Prime Minister Stephen Harper is set to announce a $64-million anti-drug strategy that cracks down on dealers and offers more help for users.
Harper is to make the announcement Thursday in Winnipeg, casting his Conservative government's approach as a balanced one that relies as heavily on prevention as it does on punishment.
The new plan includes stricter penalties for drug-traffickers while spending millions on rehabilitation and public-awareness programs.
The government wants to avoid having the plan portrayed as a Canadian version of the U.S. war on drugs.
"There are two aspects to this," said a source familiar with the announcement. "How can you help the user? And the other thing is punishing the dealer."
Funding for the initiative was set out in the 2007 federal budget.
The plan is expected to include:
- A border crackdown on drug smuggling.
- $32 million on treatments like detox and rehab centres.
- About $10-million (U.S.) for an awareness campaign aimed at young people.
One of the key goals of the awareness program is to alert kids to the dangers of marijuana and remind them that it remains illegal.
Since the Conservatives took office, the number of people arrested for simple possession of marijuana has skyrocketed. Toronto, Vancouver, Ottawa and Halifax all reported increases of between 20 and 50 per cent in 2006 of arrests for possession of cannabis, compared with the previous year.
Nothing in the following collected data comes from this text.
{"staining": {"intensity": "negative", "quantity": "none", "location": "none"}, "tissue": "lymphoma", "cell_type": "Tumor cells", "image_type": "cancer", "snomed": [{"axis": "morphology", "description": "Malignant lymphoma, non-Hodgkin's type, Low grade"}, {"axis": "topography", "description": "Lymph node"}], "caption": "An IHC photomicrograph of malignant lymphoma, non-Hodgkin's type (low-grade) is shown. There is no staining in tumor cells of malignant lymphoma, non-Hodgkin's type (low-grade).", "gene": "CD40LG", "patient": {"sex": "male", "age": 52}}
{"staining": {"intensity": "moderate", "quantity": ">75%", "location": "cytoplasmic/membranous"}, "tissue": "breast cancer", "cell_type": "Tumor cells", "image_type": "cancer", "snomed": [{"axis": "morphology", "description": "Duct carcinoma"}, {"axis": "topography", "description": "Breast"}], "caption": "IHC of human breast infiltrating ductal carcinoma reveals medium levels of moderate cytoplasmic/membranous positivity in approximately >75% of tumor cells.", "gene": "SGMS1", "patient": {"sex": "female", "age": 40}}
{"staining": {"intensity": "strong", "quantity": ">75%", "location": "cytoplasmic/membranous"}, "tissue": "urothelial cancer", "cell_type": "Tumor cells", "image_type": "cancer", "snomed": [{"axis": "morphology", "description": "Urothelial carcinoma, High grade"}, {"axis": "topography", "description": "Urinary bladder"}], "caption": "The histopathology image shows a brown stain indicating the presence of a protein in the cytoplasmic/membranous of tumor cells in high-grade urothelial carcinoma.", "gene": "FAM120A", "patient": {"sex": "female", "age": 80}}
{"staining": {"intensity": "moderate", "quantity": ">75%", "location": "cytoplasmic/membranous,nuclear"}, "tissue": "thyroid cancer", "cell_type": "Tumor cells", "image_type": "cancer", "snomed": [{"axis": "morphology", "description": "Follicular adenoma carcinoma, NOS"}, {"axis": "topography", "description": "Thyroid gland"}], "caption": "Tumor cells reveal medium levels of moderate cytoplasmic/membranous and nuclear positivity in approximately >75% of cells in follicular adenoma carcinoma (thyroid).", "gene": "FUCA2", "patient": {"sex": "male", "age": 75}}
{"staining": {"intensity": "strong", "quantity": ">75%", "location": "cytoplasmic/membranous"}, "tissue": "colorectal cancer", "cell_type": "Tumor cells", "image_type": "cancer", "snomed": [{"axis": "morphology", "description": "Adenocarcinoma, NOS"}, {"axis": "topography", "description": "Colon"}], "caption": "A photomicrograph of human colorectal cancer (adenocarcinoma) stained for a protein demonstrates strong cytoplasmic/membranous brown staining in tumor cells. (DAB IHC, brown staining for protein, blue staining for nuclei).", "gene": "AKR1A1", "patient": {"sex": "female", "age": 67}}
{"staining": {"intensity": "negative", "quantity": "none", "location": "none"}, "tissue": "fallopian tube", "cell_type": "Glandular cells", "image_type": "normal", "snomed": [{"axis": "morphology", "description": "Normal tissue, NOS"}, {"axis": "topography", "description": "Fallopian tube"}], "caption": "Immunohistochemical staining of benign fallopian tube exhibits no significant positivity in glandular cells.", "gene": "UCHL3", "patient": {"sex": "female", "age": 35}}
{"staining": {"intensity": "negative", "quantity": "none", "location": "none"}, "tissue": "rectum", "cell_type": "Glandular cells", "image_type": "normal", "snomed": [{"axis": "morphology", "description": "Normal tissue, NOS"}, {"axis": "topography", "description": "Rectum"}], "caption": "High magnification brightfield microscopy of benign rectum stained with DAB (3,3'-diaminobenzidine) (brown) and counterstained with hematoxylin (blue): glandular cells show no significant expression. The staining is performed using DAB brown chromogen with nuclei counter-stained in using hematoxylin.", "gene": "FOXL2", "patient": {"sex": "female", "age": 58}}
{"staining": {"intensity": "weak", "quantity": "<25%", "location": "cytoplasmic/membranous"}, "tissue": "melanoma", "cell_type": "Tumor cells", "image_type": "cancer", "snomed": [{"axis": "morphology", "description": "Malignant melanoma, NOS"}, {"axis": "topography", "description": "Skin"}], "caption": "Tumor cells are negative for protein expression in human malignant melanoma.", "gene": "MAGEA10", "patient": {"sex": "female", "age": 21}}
As a result, thousands of people were charged with a criminal offence that, under the previous Liberal government, was on the verge of being decriminalized.
Police say those Liberal efforts to decriminalize pot sent mixed messages to the public. They say many pot smokers have been emboldened by the talk of decriminalization and are more apt to smoke in public - all of which has resulted in more arrests.
Proponents of more liberalized drug laws have ridiculed the Tory approach to marijuana, calling it a waste of taxpayers' money to prosecute pot smokers.
Drug-dependency experts have also challenged the common notion that pot is a so-called 'gateway' to other drugs, and argue that it actually keeps people from experimenting with more dangerous ones.
Health Minister Tony Clement, who will be one of three cabinet ministers present at the announcement, has said his government wants to clear up the uncertainty about marijuana.
"There's been a lot of mixed messages going out about illicit drugs," Clement said recently.
"We're going to be back in the business of an anti-drug strategy. . . In that sense, the party's over."